В том же году в Сенат поступила челобитная от «отставного майора Аврама Петрова сына Ганибала, который служил при дворе лейб-гвардии в Преображенском полку, что определено ему жалованья в год толко по 100 рублей и оным ему с женою и детьми прожить невозможно, и просит он о прибавке жалованья и из ревелских дворцовых мыз семей сколько соизволено будет». По челобитной велено навести справку в Военной коллегии «чего ради отставлен и пропитания дано такое ль, как по регламенту положено». По слушании дела 18 марта 1740 года в челобитной было отказано{111}.
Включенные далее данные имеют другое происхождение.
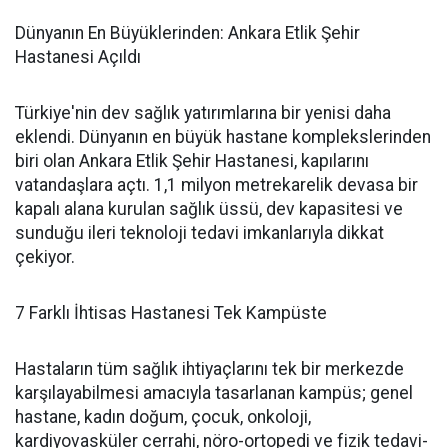
Dünyanın En Büyüklerinden: Ankara Etlik Şehir
Hastanesi Açıldı
Türkiye'nin dev sağlık yatırımlarına bir yenisi daha
eklendi. Dünyanın en büyük hastane komplekslerinden
biri olan Ankara Etlik Şehir Hastanesi, kapılarını
vatandaşlara açtı. 1,1 milyon metrekarelik devasa bir
kapalı alana kurulan sağlık üssü, dev kapasitesi ve
sunduğu ileri teknoloji tedavi imkanlarıyla dikkat
çekiyor.
7 Farklı İhtisas Hastanesi Tek Kampüste
Hastaların tüm sağlık ihtiyaçlarını tek bir merkezde
karşılayabilmesi amacıyla tasarlanan kampüs; genel
hastane, kadın doğum, çocuk, onkoloji,
kardiyovasküler cerrahi, nöro-ortopedi ve fizik tedavi-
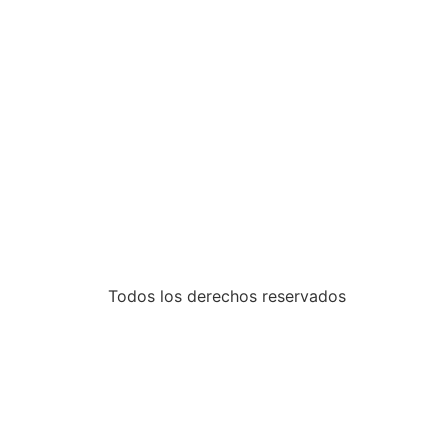
Todos los derechos reservados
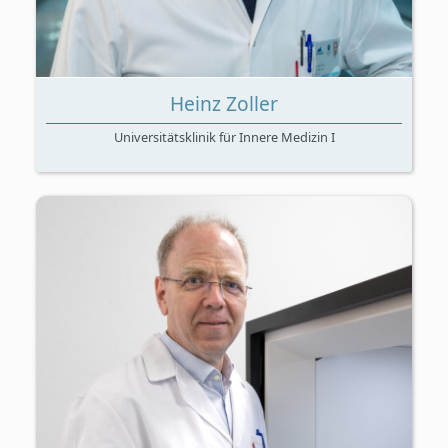
Heinz Zoller
Universitätsklinik für Innere Medizin I
Eisenstoffwechsel und Leber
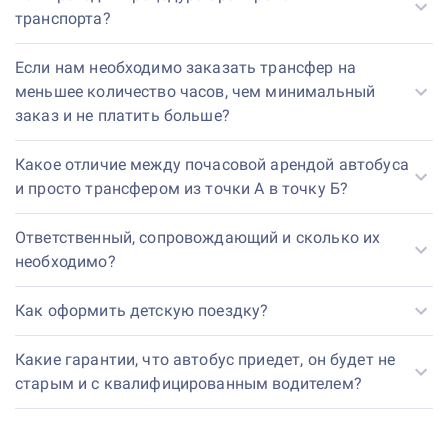
транспорта?
Если нам необходимо заказать трансфер на
меньшее количество часов, чем минимальный
заказ и не платить больше?
Какое отличие между почасовой арендой автобуса
и просто трансфером из точки А в точку Б?
Ответственный, сопровождающий и сколько их
необходимо?
Как оформить детскую поездку?
Какие гарантии, что автобус приедет, он будет не
старым и с квалифицированным водителем?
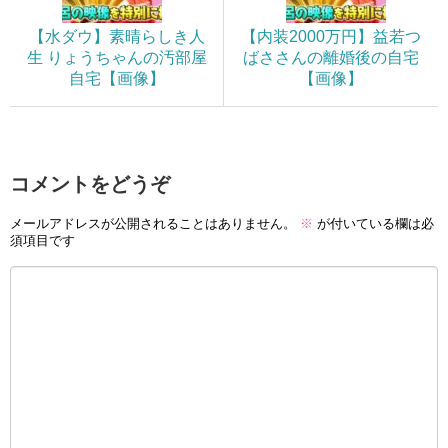
【水ダウ】素晴らしき人
【内装2000万円】益若つ
生 りょうちゃんの汚部屋
ばささんの離婚後の自宅
自宅【画像】
【画像】
コメントをどうぞ
メールアドレスが公開されることはありません。
※
が付いている欄は必
須項目です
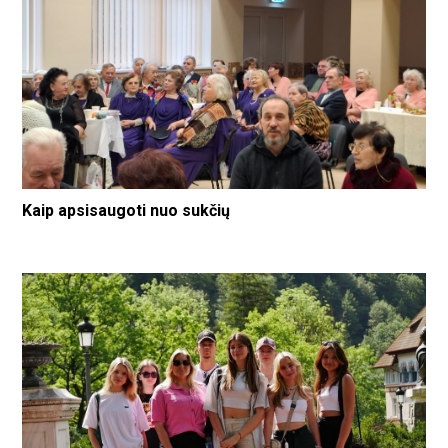
Kaip apsisaugoti nuo sukčių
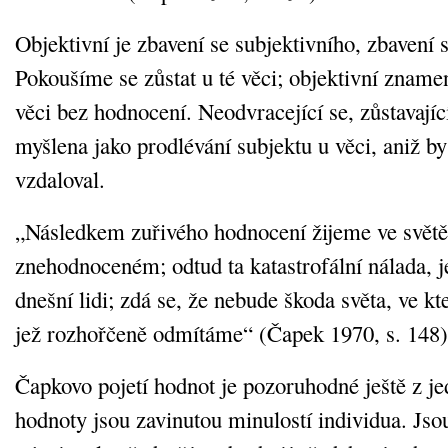
Objektivní je zbavení se subjektivního, zbavení 
Pokoušíme se zůstat u té věci; objektivní znamen
věci bez hodnocení. Neodvracející se, zůstavající
myšlena jako prodlévání subjektu u věci, aniž by
vzdaloval.
„Následkem zuřivého hodnocení žijeme ve světě 
znehodnoceném; odtud ta katastrofální nálada, j
dnešní lidi; zdá se, že nebude škoda světa, ve kte
jež rozhořčeně odmítáme“ (Čapek 1970, s. 148)
Čapkovo pojetí hodnot je pozoruhodné ještě z j
hodnoty jsou zavinutou minulostí individua. Jso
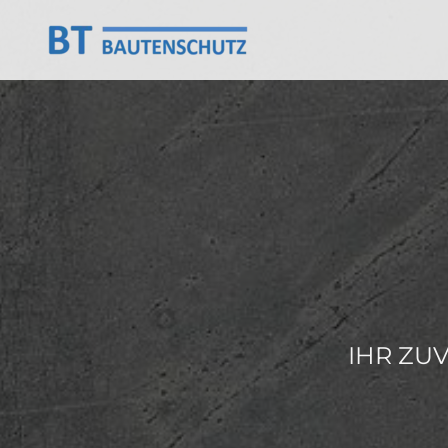
IHR ZU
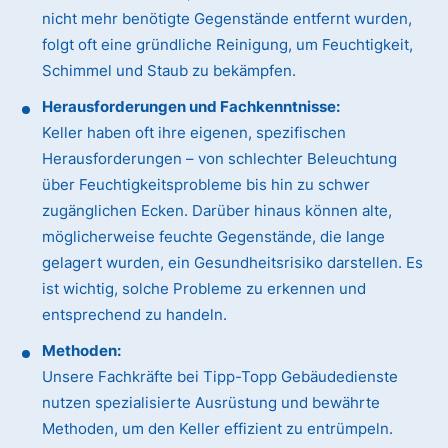
nicht mehr benötigte Gegenstände entfernt wurden,
folgt oft eine gründliche Reinigung, um Feuchtigkeit,
Schimmel und Staub zu bekämpfen.
Herausforderungen und Fachkenntnisse:
Keller haben oft ihre eigenen, spezifischen
Herausforderungen – von schlechter Beleuchtung
über Feuchtigkeitsprobleme bis hin zu schwer
zugänglichen Ecken. Darüber hinaus können alte,
möglicherweise feuchte Gegenstände, die lange
gelagert wurden, ein Gesundheitsrisiko darstellen. Es
ist wichtig, solche Probleme zu erkennen und
entsprechend zu handeln.
Methoden:
Unsere Fachkräfte bei Tipp-Topp Gebäudedienste
nutzen spezialisierte Ausrüstung und bewährte
Methoden, um den Keller effizient zu entrümpeln.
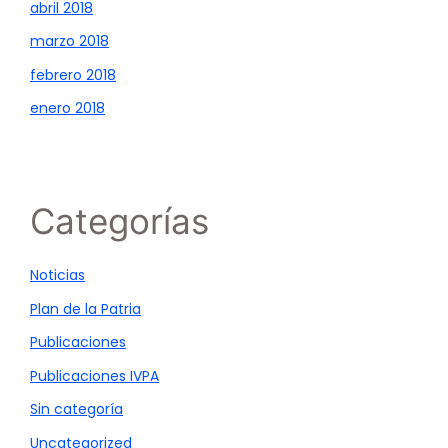
abril 2018
marzo 2018
febrero 2018
enero 2018
Categorías
Noticias
Plan de la Patria
Publicaciones
Publicaciones IVPA
Sin categoría
Uncategorized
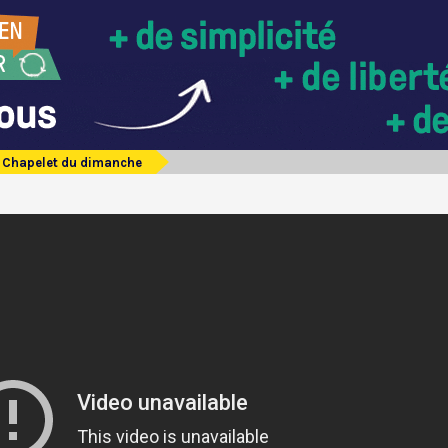
Chapelet du dimanche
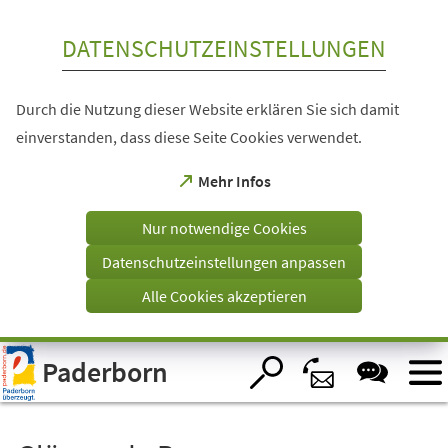
Inhalt anspringen
DATENSCHUTZEINSTELLUNGEN
Durch die Nutzung dieser Website erklären Sie sich damit
einverstanden, dass diese Seite Cookies verwendet.
(Öffnet
Mehr Infos
in
einem
Nur notwendige Cookies
neuen
Tab)
Datenschutzeinstellungen anpassen
Alle Cookies akzeptieren
Visuelle
Paderborn
Assistenzsoftware
öffnen.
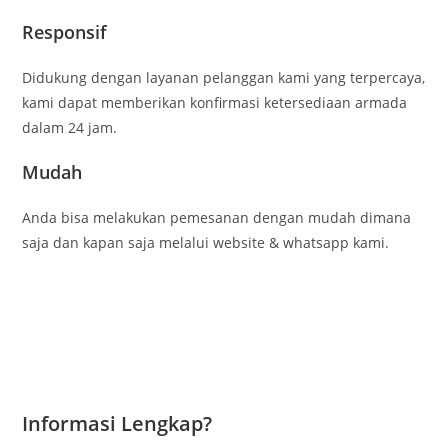
Responsif
Didukung dengan layanan pelanggan kami yang terpercaya,
kami dapat memberikan konfirmasi ketersediaan armada
dalam 24 jam.
Mudah
Anda bisa melakukan pemesanan dengan mudah dimana
saja dan kapan saja melalui website & whatsapp kami.
Informasi Lengkap?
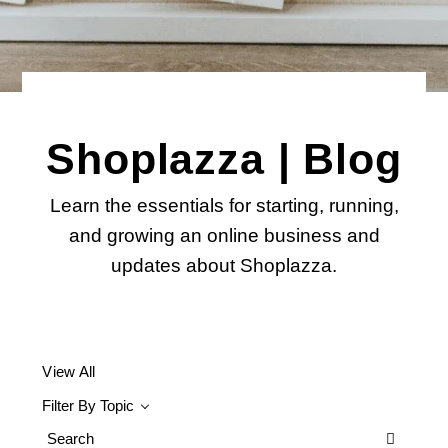
Shoplazza | Blog
Learn the essentials for starting, running,
and growing an online business and
updates about Shoplazza.
View All
Filter By Topic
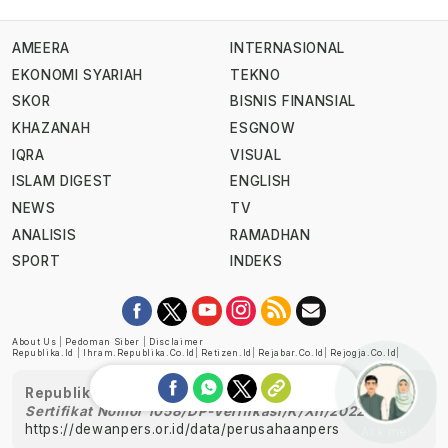
AMEERA
INTERNASIONAL
EKONOMI SYARIAH
TEKNO
SKOR
BISNIS FINANSIAL
KHAZANAH
ESGNOW
IQRA
VISUAL
ISLAM DIGEST
ENGLISH
NEWS
TV
ANALISIS
RAMADHAN
SPORT
INDEKS
About Us
|
Pedoman Siber
|
Disclaimer
Republika.id
|
Ihram.republika.co.id
|
Retizen.id
|
Rejabar.co.id
|
Rejogja.co.id
|
Republika telah diverifikasi oleh Dewan Pers
Sertifikat Nomor 1058/DP-Verifikasi/K/XII/2022
https://dewanpers.or.id/data/perusahaanpers
Ask me!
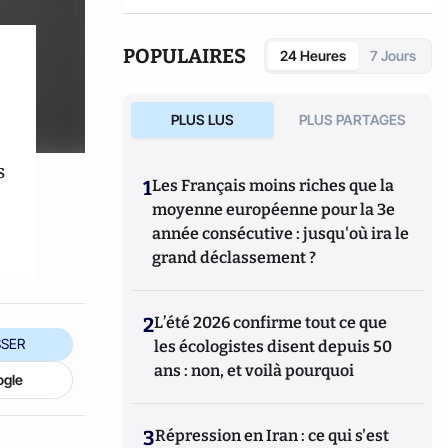
POPULAIRES
24 Heures
7 Jours
PLUS LUS
PLUS PARTAGES
s
1
Les Français moins riches que la
moyenne européenne pour la 3e
année consécutive : jusqu'où ira le
grand déclassement ?
2
L’été 2026 confirme tout ce que
SER
les écologistes disent depuis 50
ans : non, et voilà pourquoi
ogle
3
Répression en Iran : ce qui s'est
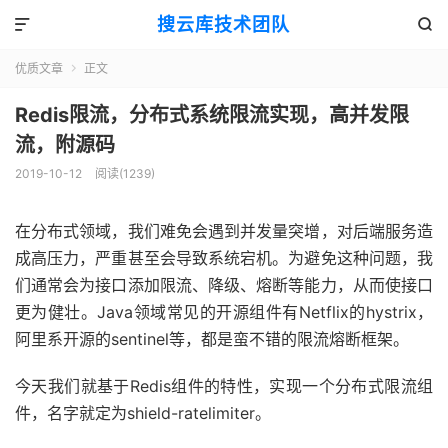
搜云库技术团队


优质文章
正文

Redis限流，分布式系统限流实现，高并发限
流，附源码
2019-10-12
阅读(
1239
)
在分布式领域，我们难免会遇到并发量突增，对后端服务造
成高压力，严重甚至会导致系统宕机。为避免这种问题，我
们通常会为接口添加限流、降级、熔断等能力，从而使接口
更为健壮。Java领域常见的开源组件有Netflix的hystrix，
阿里系开源的sentinel等，都是蛮不错的限流熔断框架。
今天我们就基于Redis组件的特性，实现一个分布式限流组
件，名字就定为shield-ratelimiter。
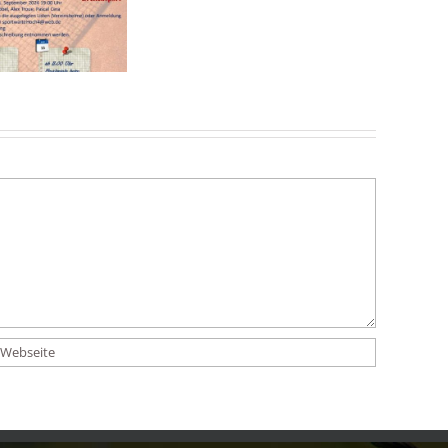
Verbandsstaffel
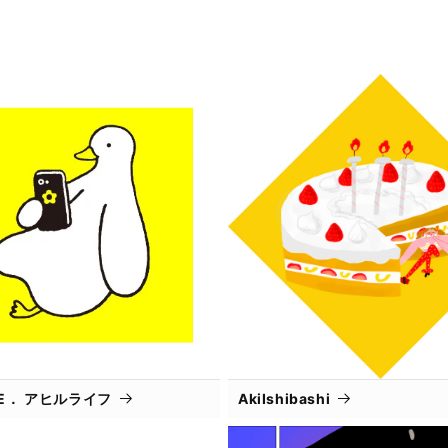
IFE． アヒルライフ
AkiIshibashi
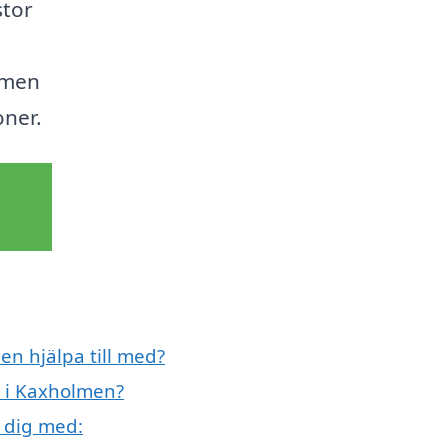
stor
lmen
oner.
en hjälpa till med?
t i Kaxholmen?
 dig med:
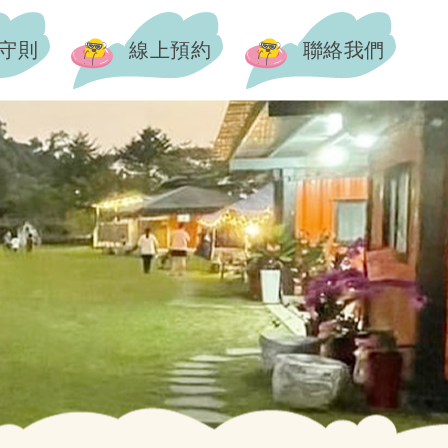
守則
線上預約
聯絡我們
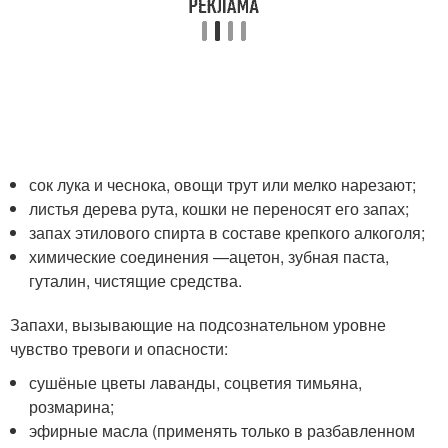
сок лука и чеснока, овощи трут или мелко нарезают;
листья дерева рута, кошки не переносят его запах;
запах этилового спирта в составе крепкого алкоголя;
химические соединения —ацетон, зубная паста,
гуталин, чистящие средства.
Запахи, вызывающие на подсознательном уровне
чувство тревоги и опасности:
сушёные цветы лаванды, соцветия тимьяна,
розмарина;
эфирные масла (применять только в разбавленном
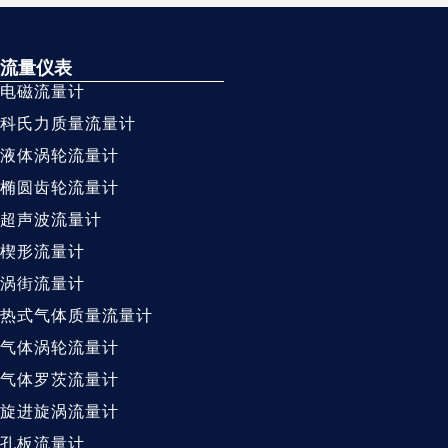
流量仪表
电磁流量计
科氏力质量流量计
液体涡轮流量计
椭圆齿轮流量计
超声波流量计
楔形流量计
涡街流量计
热式气体质量流量计
气体涡轮流量计
气体罗茨流量计
旋进旋涡流量计
孔板流量计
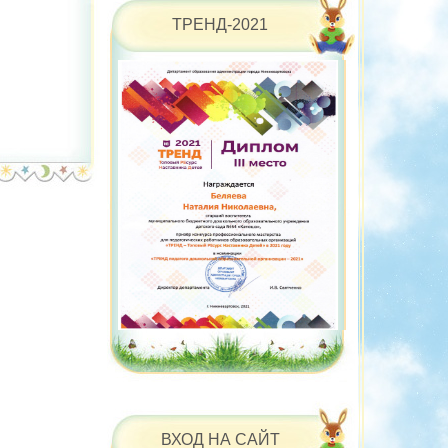
ТРЕНД-2021
ВХОД НА САЙТ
Но непохоже, чтобы этот отказ сильно огорчил счастливого отца. «Эти восемь лет, — пишет Марк Сергеев, — были, может быть, самыми счастливыми годами Абрама Петровича изо всех, прожитых им после кончины его высокого патрона».
44
Исследователи XIX века, например Анучин и Анненков, были, к сожалению, детьми своего века, в котором расовые предрассудки являлись вещью обычной и распространенной даже среди людей образованных. Поэтому они приняли за чистую монету обвинения Евдокии, приведенные в статье Опатовича (а их ведь надо еще доказать), и писали, что подобная жестокость — это «природа» африканцев! Имен но они повинны в том, что в русской литературе сложились негативные клише в отношении африканцев. Они представляли Ганнибала злобным и жестоким существом… Если даже, взбешенный предательством жены, которая к тому же хотела его отравить, он и повел себя по отношению к ней жестоко, то все равно было бы смешно приписывать это его «природной» жестокости. Вот как отвечает на эти обвинения Анна Сергеевна Ганнибал, дальний потомок Абрама Петровича: «Авторы, писавшие о Ганнибалах, приписывают обыкновенно характеризующую их будто бы жестокость африканскому их происхождению. Едва ли это справедливо: читая хроники чисто русских семей, записки и воспоминания о крепостном праве — и не только первой половины XVIII, но даже и XIX столетия, — мы можем убедиться, что жестокость была свойственна нравам того времени, а не была исключительным достоянием африканцев. Абрам Петрович, не смотря на свое происхождение, был чисто русским человеком; воспитанный Великим Петром, проведя в его близости столько лет, Ганнибал не мог быть иным: не существуй в России обычай жестоко расправляться с виновными членами семьи, подчиненными и крепостными, вероятно, что и Ганнибалы не проявили бы в этих случаях приписываемой им жестокости». Вегнер добавляет: «История Евдокии Андреевны вызывает в нас самые скорбные чувства. Принудительная вы дача замуж за нелюбимого человека погубила всю ее жизнь. Но все-таки нельзя относить на счет африканской породы то, что исходит совсем из иных причин».